*BRIEF*. The lines to reproduce run from the one containing "not given you permission to access this" through the final line of the entries; write them out exactly and add nothing.

*DATA TO EXAMINE*.
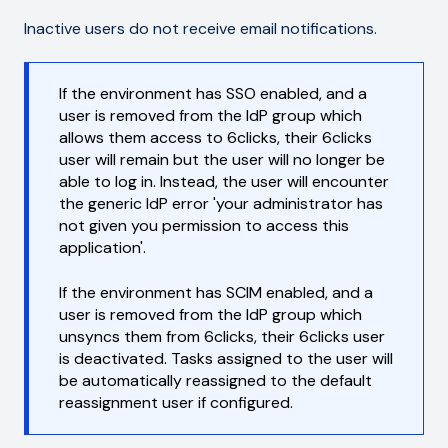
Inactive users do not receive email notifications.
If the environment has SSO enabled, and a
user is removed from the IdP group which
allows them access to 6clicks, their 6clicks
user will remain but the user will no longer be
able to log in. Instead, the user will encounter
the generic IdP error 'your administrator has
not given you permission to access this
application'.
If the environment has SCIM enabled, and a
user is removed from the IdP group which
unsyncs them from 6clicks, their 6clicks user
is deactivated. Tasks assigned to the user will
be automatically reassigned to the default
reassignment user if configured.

*TASK RESPONSE*.
not given you permission to access this
application'.
If the environment has SCIM enabled, and a
user is removed from the IdP group which
unsyncs them from 6clicks, their 6clicks user
is deactivated. Tasks assigned to the user will
be automatically reassigned to the default
reassignment user if configured.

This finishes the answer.